Achieving enhanced coordination in the arena of risk management is both considerably more difficult and may even be undesirable in some contexts. Ultimately, a risk management decision reflects a determination concerning the amount of resources a society is willing to allocate to combating a given risk. Because such decisions are made either by legislators or executive branch regulators in modern democracies, they theoretically represent the policy preferences of the sovereign people. Thus, if the European people are willing to tolerate decreased agricultural productivity to avoid exposure to genetically modified foods, while the American people accept whatever health hazards, if any, such products may pose, then divergent risk management policies over food ought to be respected.

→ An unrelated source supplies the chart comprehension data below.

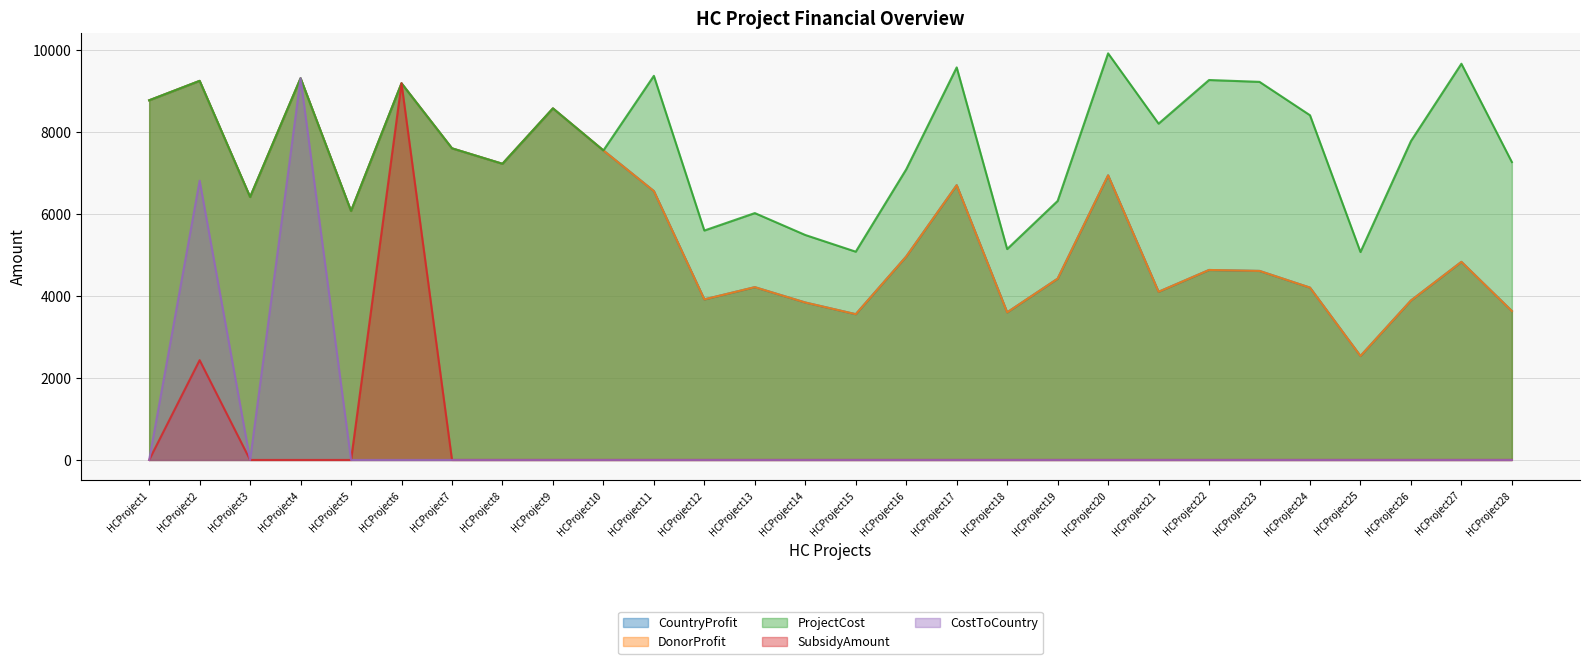

Which series has the widest spread of values?

CostToCountry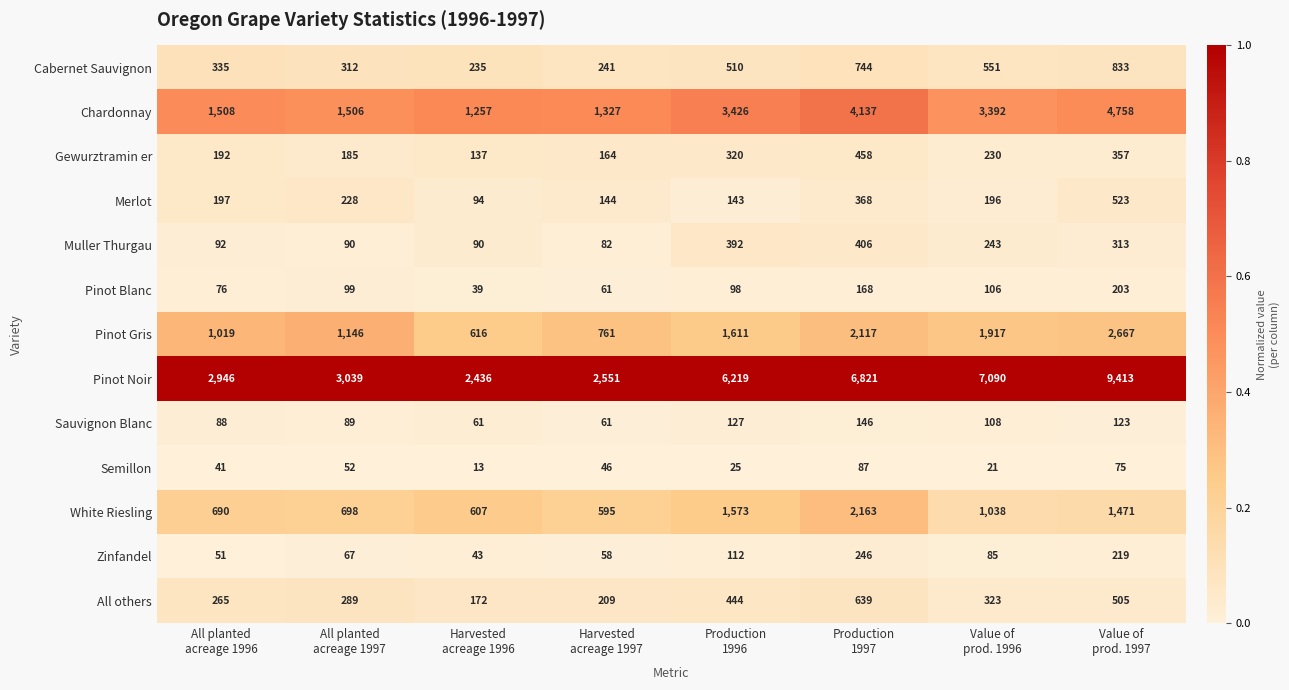

Which series has the largest range (max minus min)?

Pinot Noir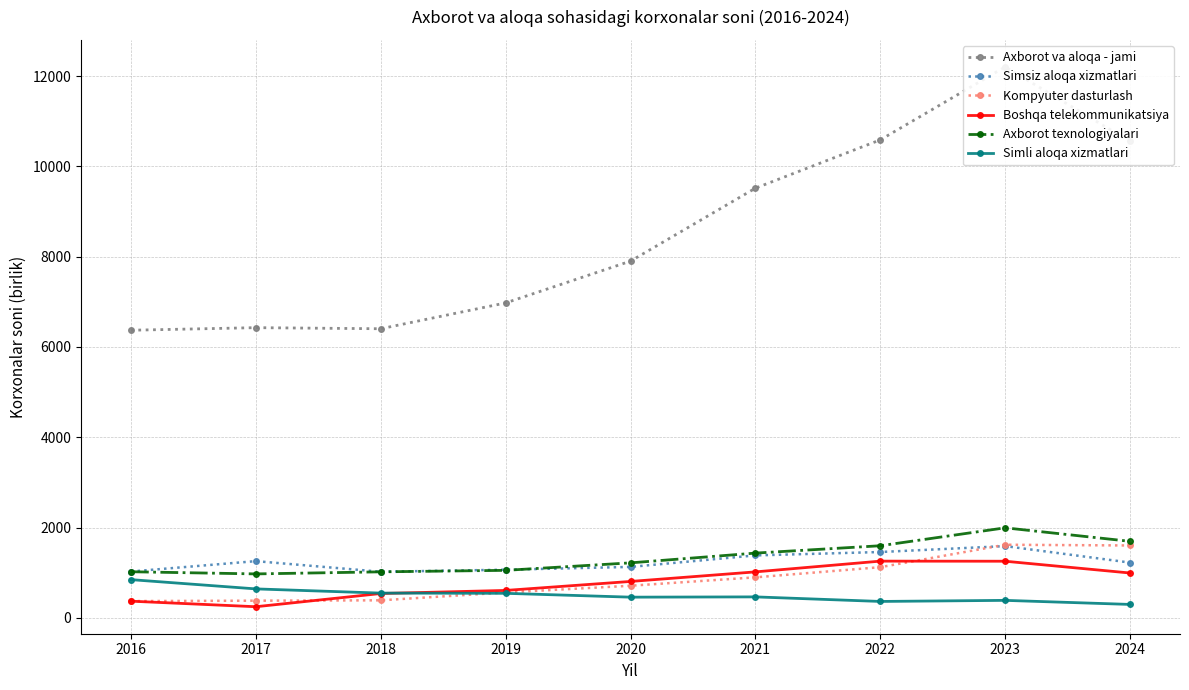

Does the chart display data point markers on the line(s)?

Yes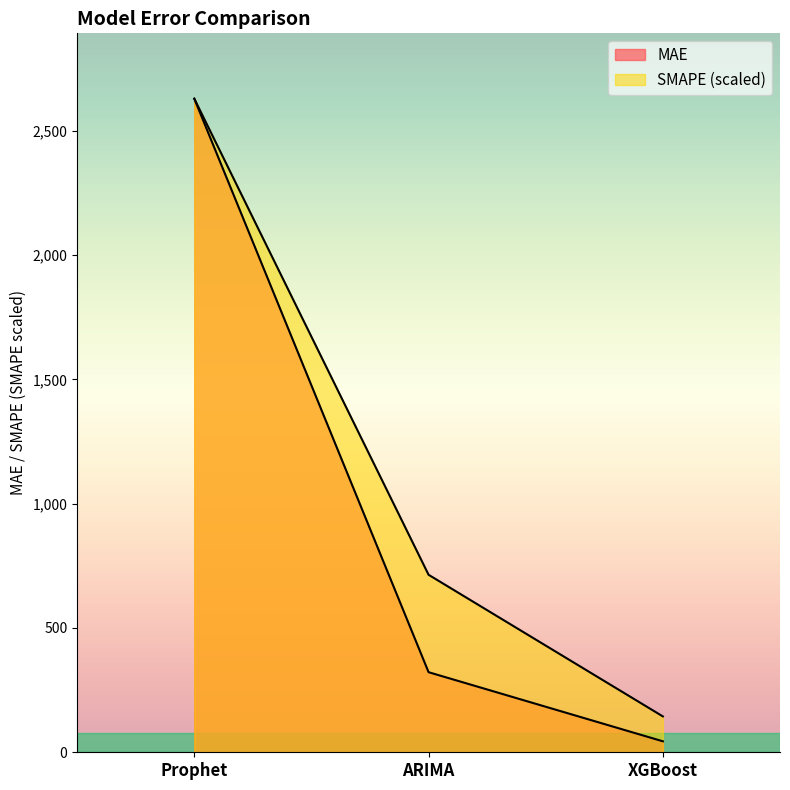

What is the label of the 2nd point from the right?

ARIMA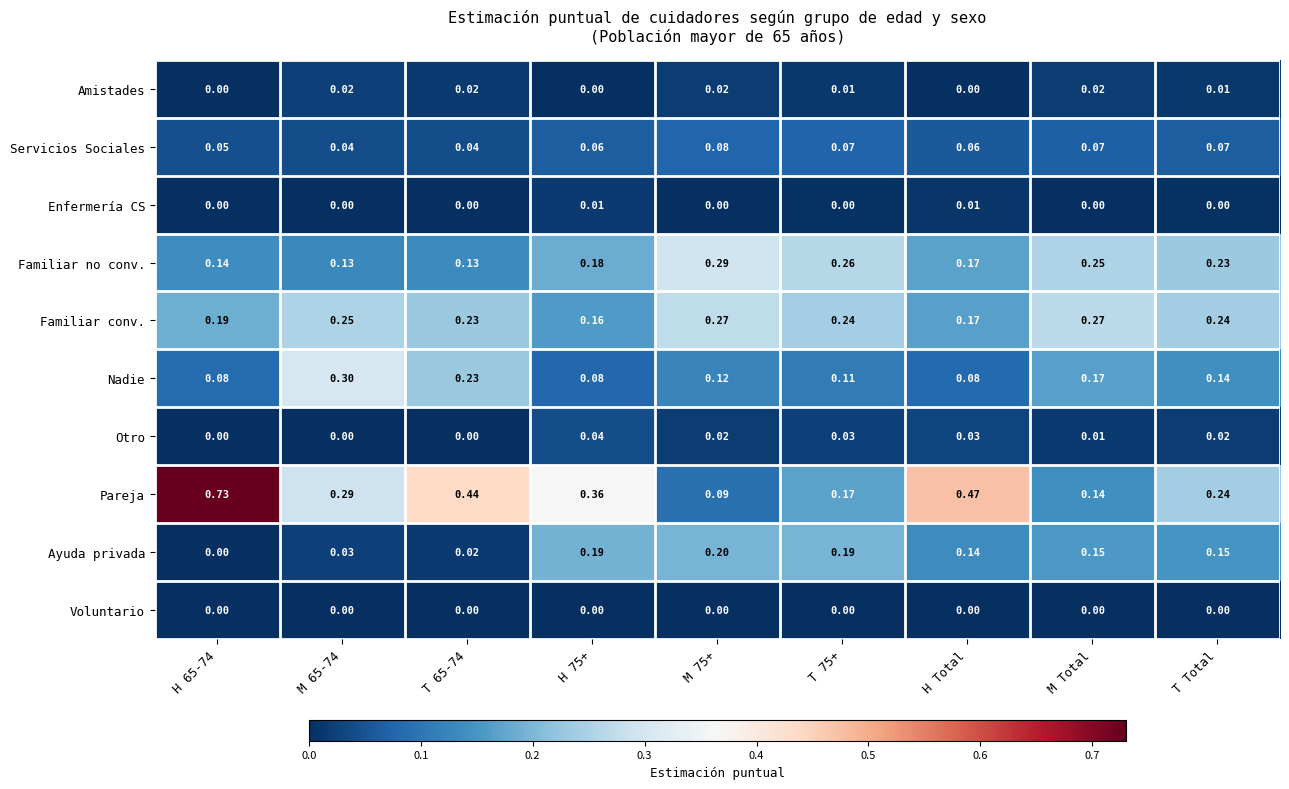

Which series has the widest spread of values?

Pareja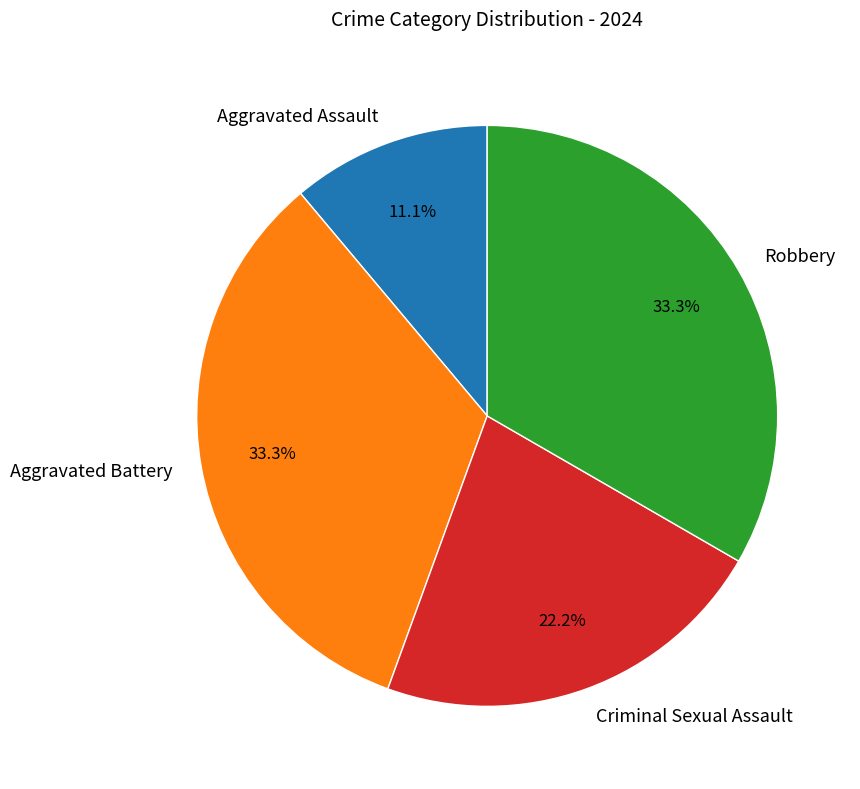

True or false: Aggravated Battery accounts for 33% of the total.

True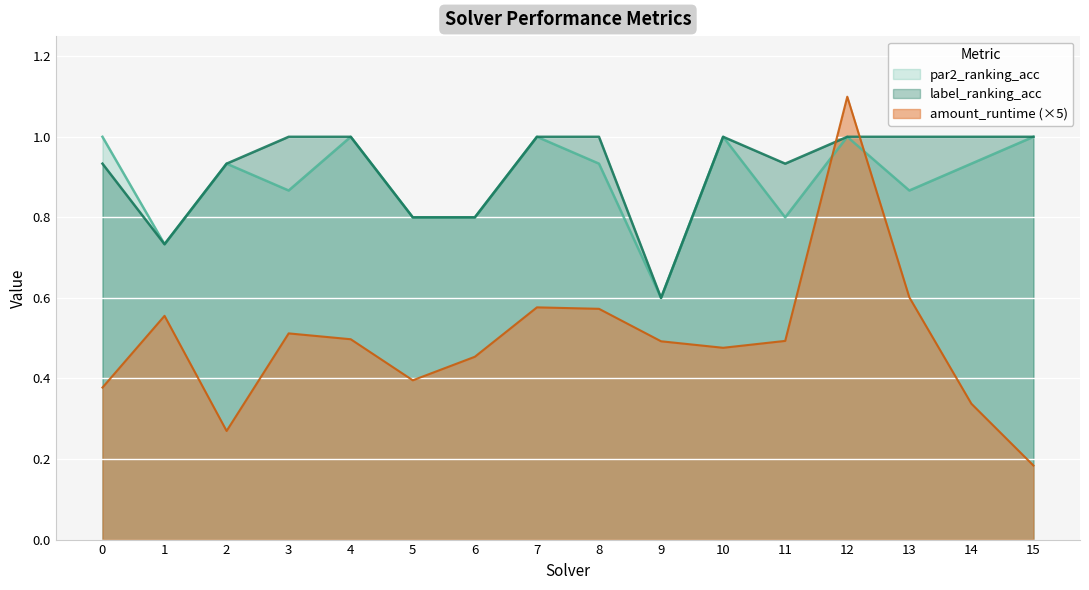

What is the difference between the maximum and minimum values in the label_ranking_acc series?

0.4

At the end of the day, nothing in the TTIP will change the ability of regulators in the United States and Europe to make independent risk management decisions. Certain cultural differences in public risk tolerances will invariably persist, and it would be counterproductive to force regulators to ignore those differences. In order to gain the necessary buy-in from regulators, the TTIP must preserve their final decision-making autonomy. However, over time, as regulators on both sides of the Atlantic become increasingly familiar and comfortable with each other’s respective scientific thinking, both risk management and risk analysis decisions and information are more likely to converge. In the end, this will result in a more efficient regulatory environment, leading to laws that aim both to remove trade irritants and enhance protection.
Reeve T. Bull is an Attorney Advisor at the Administrative Conference of the United States and Adjunct Professor of Law at George Mason University.
Adam C. Schlosser is the Director of the Center for Global Regulatory Cooperation at the U.S. Chamber of Commerce.
The opinions expressed in this blog post are solely those of the authors and do not represent the views of the Administrative Conference of the United States, George Mason University, or the U.S. Chamber of Commerce.